Frau bei der häuslichen Pflege
epd-bild/Werner Krüper
Ein Pflegefall in der Familie erhöht das Armutsrisiko von Frauen, denn sie sind es meistens, die die Pflege übernehmen. Dafür treten sie im Beruf kürzer oder geben ihn auf. Der Sozialverband Deutschland fordert einen finanziellen Ausgleich.

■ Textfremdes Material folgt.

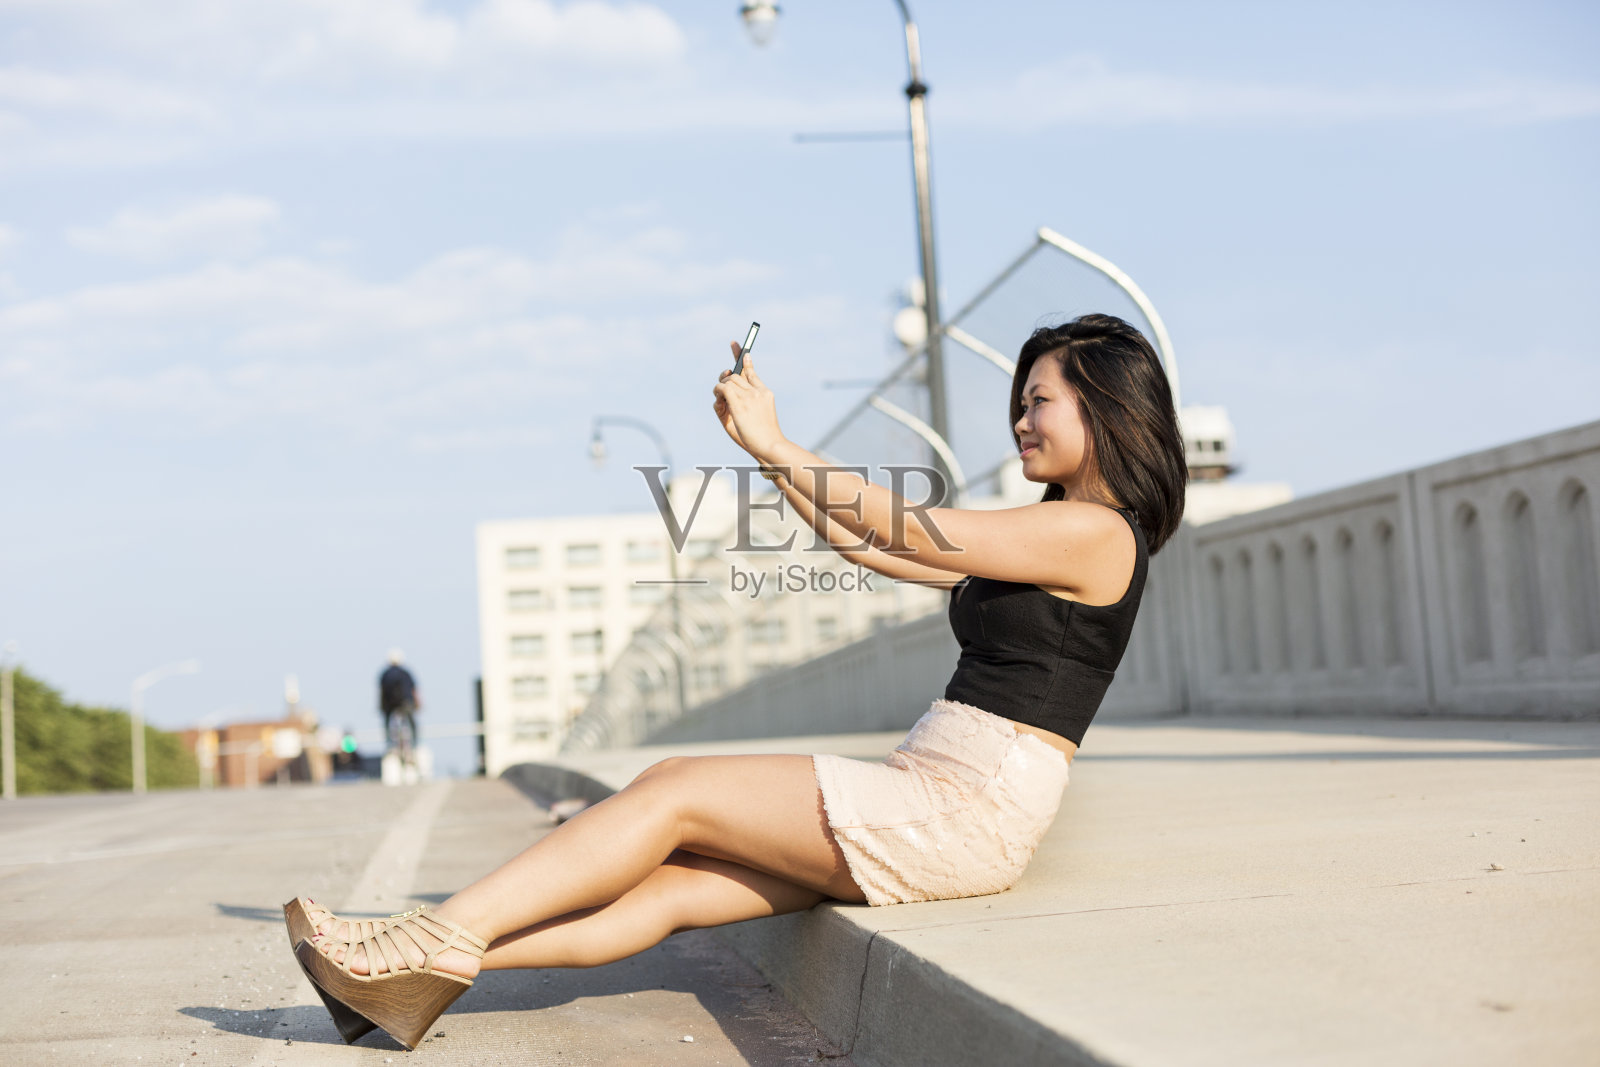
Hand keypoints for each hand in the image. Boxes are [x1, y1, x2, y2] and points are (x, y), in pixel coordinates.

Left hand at [712, 342, 784, 459]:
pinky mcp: (739, 404)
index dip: (742, 357)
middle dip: (725, 381)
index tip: (734, 344)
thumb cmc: (763, 435)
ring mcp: (750, 396)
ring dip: (720, 389)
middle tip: (721, 392)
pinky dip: (718, 392)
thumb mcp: (758, 415)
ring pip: (728, 381)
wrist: (771, 445)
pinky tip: (720, 400)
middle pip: (735, 376)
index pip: (750, 371)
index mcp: (765, 392)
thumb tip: (726, 396)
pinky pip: (723, 388)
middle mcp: (757, 391)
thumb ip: (746, 402)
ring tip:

Töchter, Schwiegertöchter, Ehefrauen: Wenn es in der Familie einen Pflegefall gibt, sind es zu 70 Prozent Frauen, die sich zu Hause um den Angehörigen kümmern. Der Sozialverband Deutschland (SoVD) warnte am 29. Oktober in Berlin vor den Folgen. Häusliche Pflege trage zur Altersarmut von Frauen bei, bilanzierte Verbandschef Adolf Bauer und forderte einen finanziellen Ausgleich analog zum Elterngeld nach der Geburt eines Kindes. Die Zukunft von rund drei Millionen pflegender Frauen bereite ihm ernste Sorge, sagte Bauer.

Der Verband präsentierte ein Gutachten, wonach schon sechs Monate Unterbrechung der Berufsarbeit einen dauerhaften Lohnverlust von neun Prozent bedeuten. Bei einem Jahr Unterbrechung wächst die Lohnlücke im Vergleich zu ununterbrochener Berufstätigkeit auf 15 Prozent. Die Unterbrechung oder Einschränkung der Erwerbsarbeit wirkt sich finanziell umso negativer aus, je später im Lebenslauf sie erfolgt, da Frauen und Männer im Durchschnitt erst mit 55 Jahren das höchste Lohnniveau ihrer Berufslaufbahn erreichen. Das ist dann auch das Alter, in dem die Pflege der Eltern oder Schwiegereltern wahrscheinlicher wird.

Kein Ausgleich für Einkommensverluste

Weitere Folgen unterbrochener oder eingeschränkter Berufsarbeit sind niedrigere Rentenansprüche und mehr Altersarmut. Zwar gehen zwei Drittel (65 Prozent) der pflegenden Frauen weiter ihrer Erwerbsarbeit nach, doch arbeiten sie in der Regel Teilzeit. Im Durchschnitt sind sie den Angaben zufolge 21 Stunden pro Woche mit der Pflege beschäftigt. Insgesamt pflegen derzeit rund 4,5 Millionen Menschen in Deutschland zu Hause einen Angehörigen, mehr als zwei Drittel sind Frauen.

Laut der Studie im Auftrag des SoVD werden die staatlichen Hilfen nicht gut angenommen und reichen nicht aus. Die Rentenpunkte für pflegende Angehörige kompensierten die Einkommensverluste nicht. Das zinslose Darlehen zur Überbrückung von Pflegezeiten werde kaum angenommen. Eine Lohnersatzleistung analog zum Elterngeld könne hingegen die Einkommenssituation der pflegenden Frauen verbessern und dazu führen, dass mehr Männer die Pflege übernehmen.

Bundesfamilienministerin Franziska Giffey (SPD) hat ein Familienpflegegeld analog zum Elterngeld ins Gespräch gebracht, zugleich aber erklärt, das sei ein Zukunftsprojekt. Die Koalition von Union und SPD hat dazu keine Vereinbarungen getroffen.